Searching in program space is key to achieving interpretable and generalizable solutions. The system implicitly favors solutions with lower Kolmogorov complexity (shorter, more elegant programs), partly due to selection pressure for shorter code.
The specific choice of LLM (e.g., Codey vs. StarCoder) or even its size was not found to be overly critical for the reported results, suggesting the robustness of the overall FunSearch framework.
Lessons Learned:
Combining LLMs with structured search methodologies like evolutionary algorithms can unlock capabilities beyond what either component can achieve in isolation.
A well-defined problem specification, including an efficient evaluator and a suitable program skeleton, is paramount.
The evolutionary management of candidate programs (diversity, selection, culling) is as important as the generation mechanism itself.
Future Directions:
Reducing the reliance on detailed human-provided skeletons to allow for more open-ended discovery.

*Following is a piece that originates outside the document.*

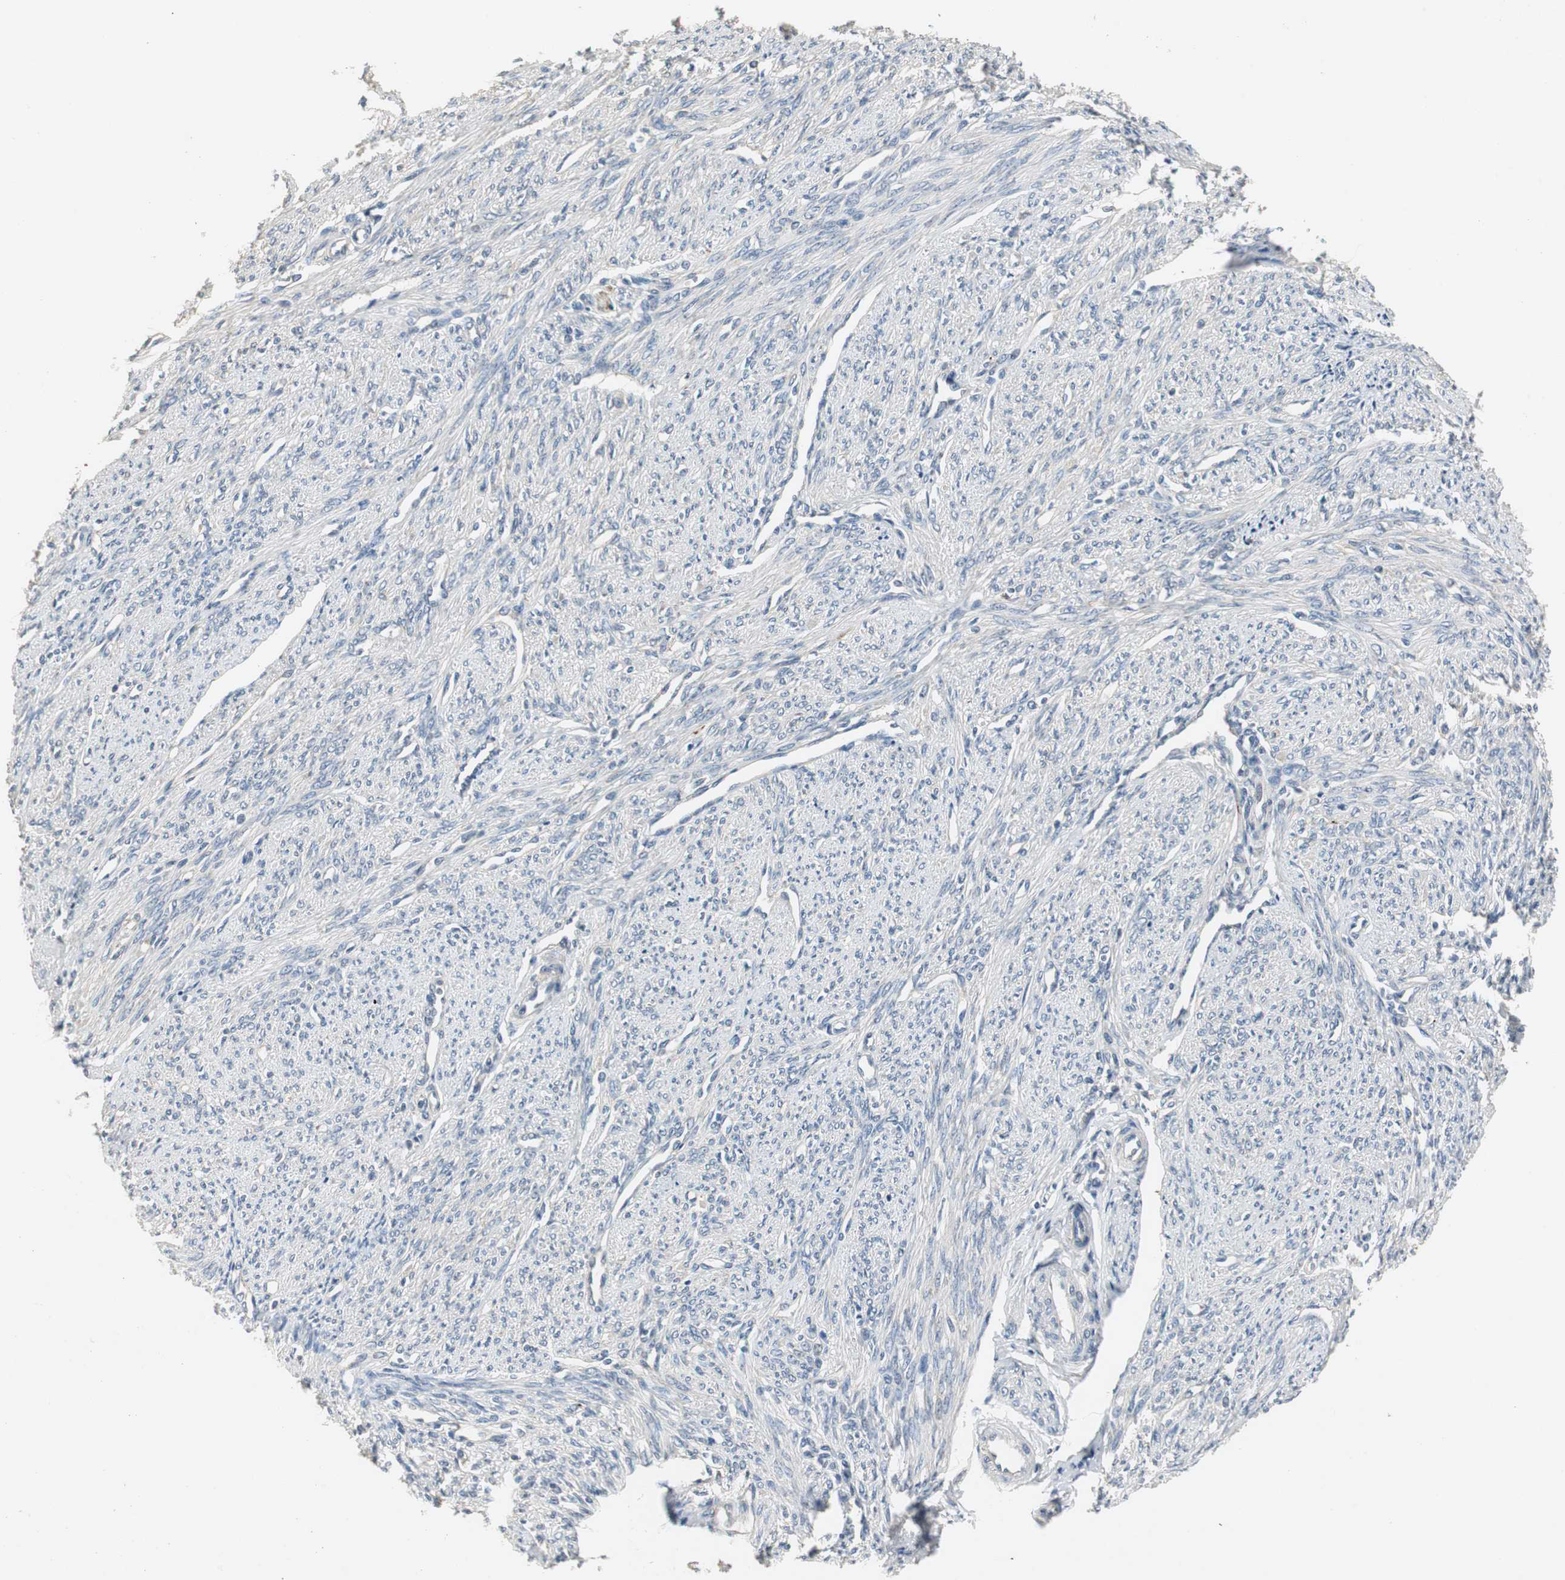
{"staining": {"intensity": "negative", "quantity": "none", "location": "none"}, "tissue": "smooth muscle", "cell_type": "Smooth muscle cells", "image_type": "normal", "snomed": [{"axis": "morphology", "description": "Normal tissue, NOS"}, {"axis": "topography", "description": "Smooth muscle"}], "caption": "Immunohistochemistry of benign smooth muscle displays no positivity in smooth muscle cells.", "gene": "PTPRN2", "patient": {"sex": "female", "age": 65}}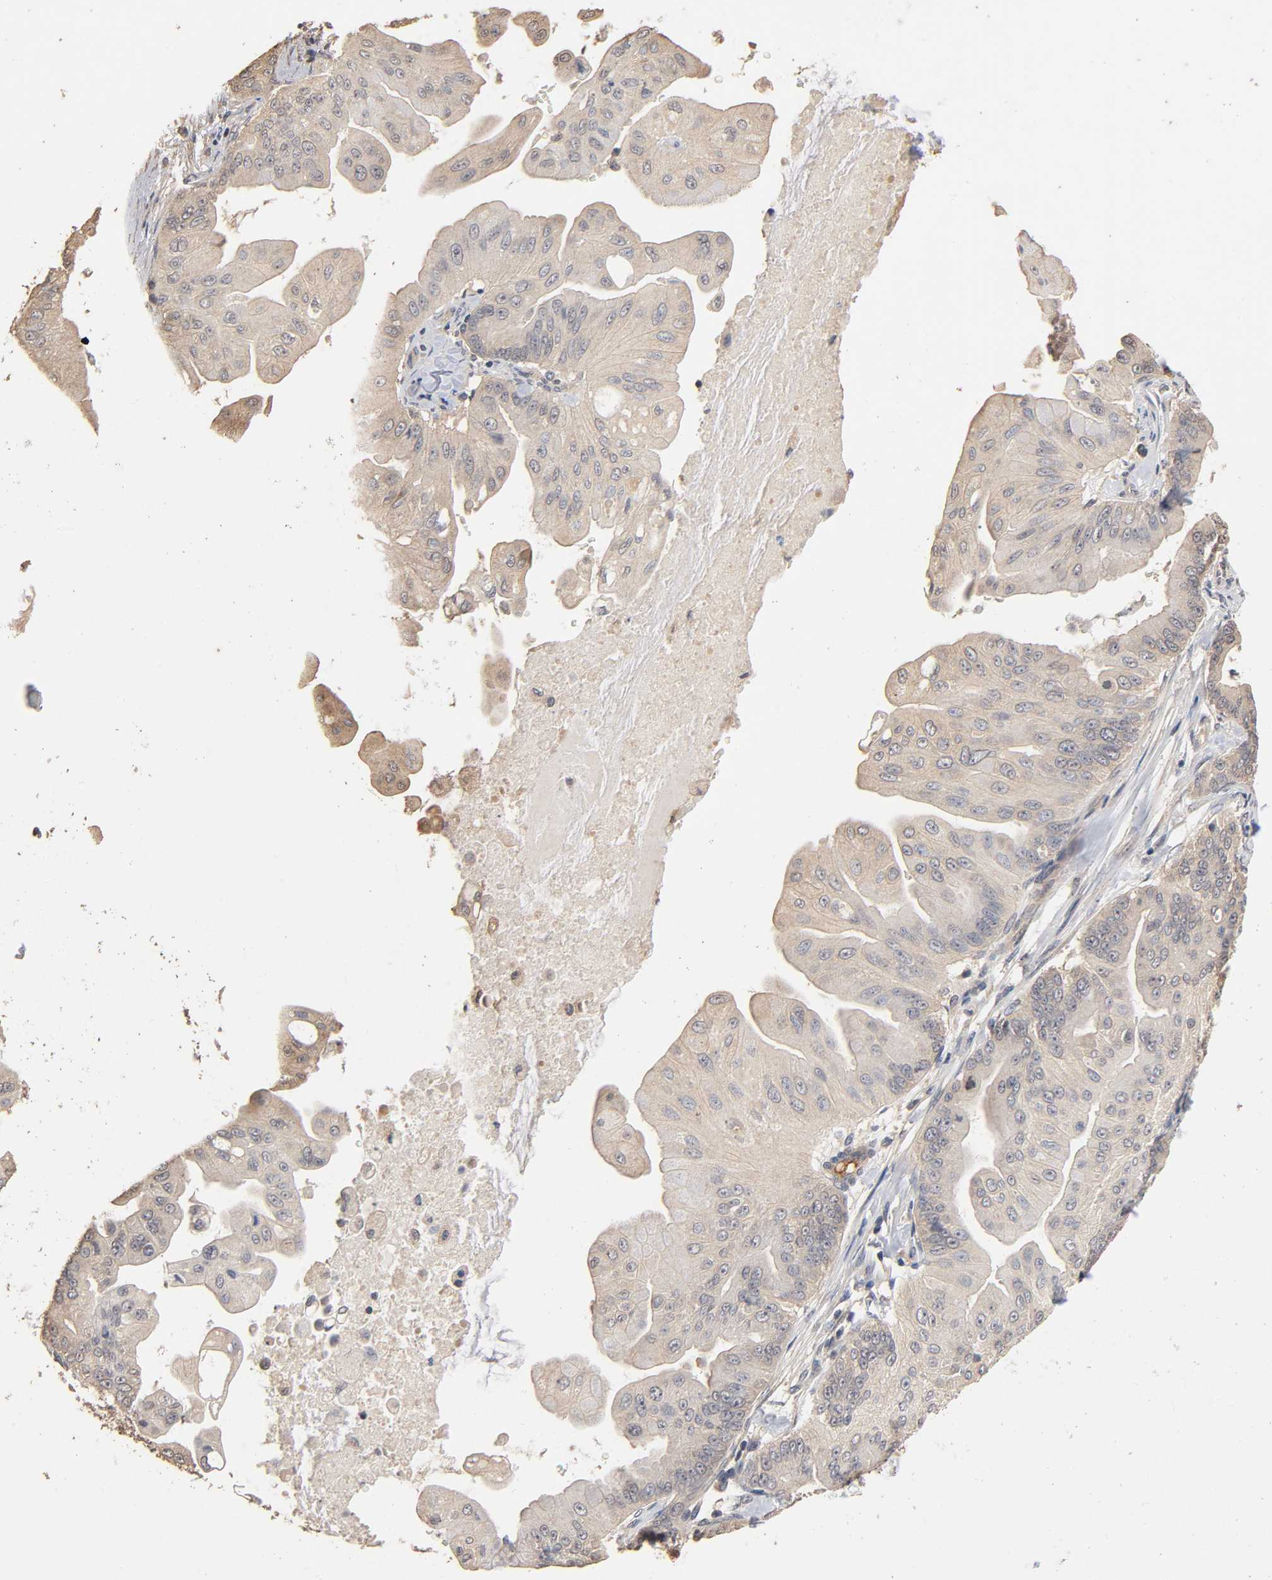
{"staining": {"intensity": "weak", "quantity": "25%-75%", "location": "cytoplasmic/membranous"}, "tissue": "pancreatic cancer", "cell_type": "Tumor cells", "image_type": "cancer", "snomed": [{"axis": "morphology", "description": "Adenocarcinoma, NOS"}, {"axis": "topography", "description": "Pancreas"}], "caption": "High-magnification brightfield microscopy of pancreatic adenocarcinoma stained with DAB (3,3'-diaminobenzidine) (brown) and counterstained with hematoxylin (blue). tumor cells exhibit weak cytoplasmic/membranous staining is appreciated in approximately25%-75% of cells. (DAB IHC, brown staining for protein, blue staining for nuclei).", "gene": "ARHGEF7", "patient": {"sex": "female", "age": 75}}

Applying FunSearch to a broader range of scientific discovery problems.
Investigating methods to better harness the capabilities of more powerful LLMs within the FunSearch framework.
Exploring the generation of more complex program structures, rather than just modifying a small, predefined part.
Further investigation into the "AlphaEvolve" paper was suggested as a next step.